Larkin Architect Limited

Our Lady of Grace

Aurora, Ontario

ADDITION | RENOVATION

RELIGIOUS | MIXED-USE

Larkin Architect Limited was originally commissioned to complete a building condition survey of the 1980’s Our Lady of Grace church located on Yonge Street in Aurora, Ontario. A long list of deferred maintenance identified in the report prompted further discussions by the parish to provide much needed improvements to the worship experience, site planning, building systems, and barrier-free accessibility within the building.

The designed interventions to the church had to address two significant obstacles. The first was that the church was built using residential construction methods as a cost savings measure. This resulted in an uncharacteristically low ceiling within the worship space. The internal expression of transcendent sacred space was also diminished by the use of small, residential style windows and light fixtures. The narthex serving the worship space was too small to accommodate its hospitality and liturgical functions and failed to provide a safe and elegant barrier-free transition from grade to the worship level. The second obstacle was that the architectural vocabulary of its exterior design was more suited to a southern plantation than a Roman Catholic Church.

Larkin Architect Limited’s solution to the first obstacle was to create large dormers at each of the window locations to increase the feeling of height within the worship space, and more than double the exposure to natural light and views to the surrounding landscape.

The solution to the second obstacle was to remove the offending architectural elements and create a new, expanded narthex incorporating a bell tower and spire, recognizable elements of a Catholic Church.

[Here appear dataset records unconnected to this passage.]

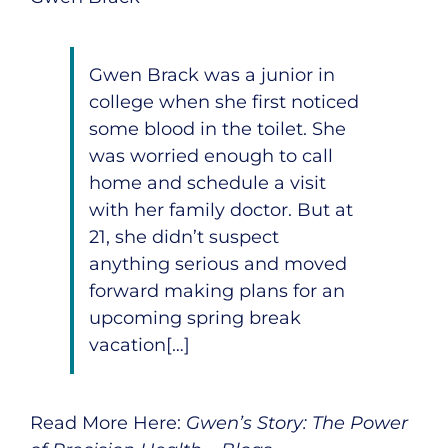
Gwen Brack was a junior in
college when she first noticed
some blood in the toilet. She
was worried enough to call
home and schedule a visit
with her family doctor. But at
21, she didn’t suspect
anything serious and moved
forward making plans for an
upcoming spring break
vacation[…]
Read More Here:
Gwen’s Story: The Power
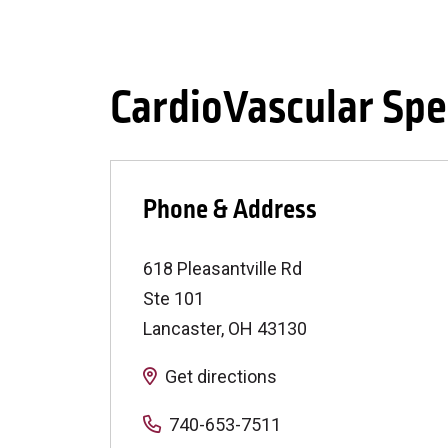
CardioVascular Spec
Phone & Address
618 Pleasantville Rd
Ste 101
Lancaster
,
OH
43130
Get directions
740-653-7511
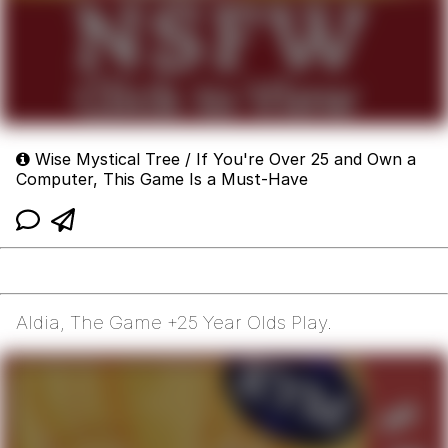
Wise Mystical Tree / If You're Over 25 and Own a
Computer, This Game Is a Must-Have
Aldia, The Game +25 Year Olds Play.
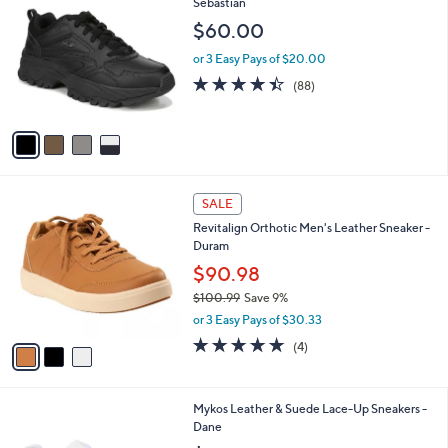
C
Sebastian
b
o
l
$60.00
l
e
o
or 3 Easy Pays of $20.00
r
4.4
88
(88)
s
of
Reviews
A
5
v
Stars
a
i
l
3
a
SALE
C
b
Revitalign Orthotic Men's Leather Sneaker -
o
l
Duram
l
e
o
$90.98
r
$100.99
Save 9%
s
,
or 3 Easy Pays of $30.33
A
w
v
4.8
4
(4)
a
a
of
Reviews
s
i
5
,
l
Stars
$
2
Mykos Leather & Suede Lace-Up Sneakers -
a
1
C
Dane
b
0
o
l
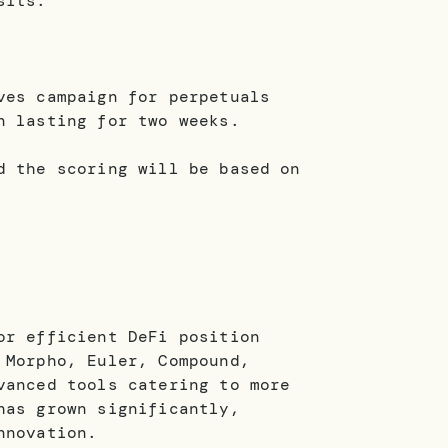
sits.
ves campaign for perpetuals
n lasting for two weeks.
d the scoring will be based on
or efficient DeFi position
 Morpho, Euler, Compound,
vanced tools catering to more
has grown significantly,
nnovation.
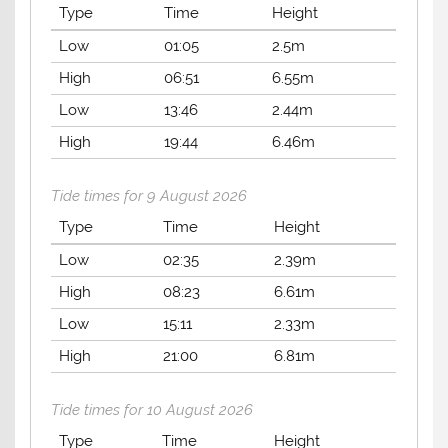
Type
Time
Height
Low
01:05
2.5m
High
06:51
6.55m
Low
13:46
2.44m
High
19:44
6.46m
Tide times for 9 August 2026
Type
Time
Height
Low
02:35
2.39m
High
08:23
6.61m
Low
15:11
2.33m
High
21:00
6.81m
Tide times for 10 August 2026
Type
Time
Height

Functionally, the new, light-filled narthex also facilitated an elegant, barrier-free transition from the north and south parking lots to the worship space and parish hall/meeting rooms below.

These interventions consisted of strategic insertions, repairs, renovations, and removals to efficiently adapt and transform the existing building. The result provides the parish with what is essentially a “new” church facility that will serve them for generations to come.